Since 2016 the Canada-Ukraine Free-Trade Agreement has been in effect. All Ukrainian goods were free of tariffs for a year in June 2022. At "Rebuild Ukraine", Canadian Ambassador to Ukraine, Larisa Galadza, said that CUFTA is being "modernized" to include services. This isn't sufficient.
The Secretary of Ukrainian President Zelensky's National Investment Council was clear about the need for more private trade and direct investment.
Ukraine is listed as open on a restricted basis by the Export Development Canada. At the same time that Freeland is calling on Ukrainian allies to be as steadfast as the country's frontline fighters, the Canadian government's self-styled "international risk experts" are still hedging their bets. The restrictions need to be removed so that the full suite of loans, insurance and guarantees can be used by Canadian businesses.

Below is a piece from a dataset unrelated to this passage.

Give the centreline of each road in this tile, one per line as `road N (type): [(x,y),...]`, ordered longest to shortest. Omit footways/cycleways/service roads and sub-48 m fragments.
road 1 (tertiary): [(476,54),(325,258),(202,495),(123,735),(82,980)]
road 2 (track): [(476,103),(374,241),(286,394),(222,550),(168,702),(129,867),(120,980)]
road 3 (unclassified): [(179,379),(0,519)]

Further engagement with its subsidiary should be done by the edc. The focus of the company would be widened to include Africa and Latin America. The mandate of the organization has expanded from helping the poor to helping the rich. This is the last time there will be further mission creeps.
They are charged with an impossible task: be bold, but don't lose money while they are at it. Canadians have to accept that some loans or guarantees are going to go bad if they take risks in the fight for democracy and the international order. The private flows of Canadian investment and trade are larger than these losses.
We need to keep pushing ourselves to be bolder.
A fellow with the Public Policy Forum, the Munk School, and a college. He uses the handle atBrettEHouse.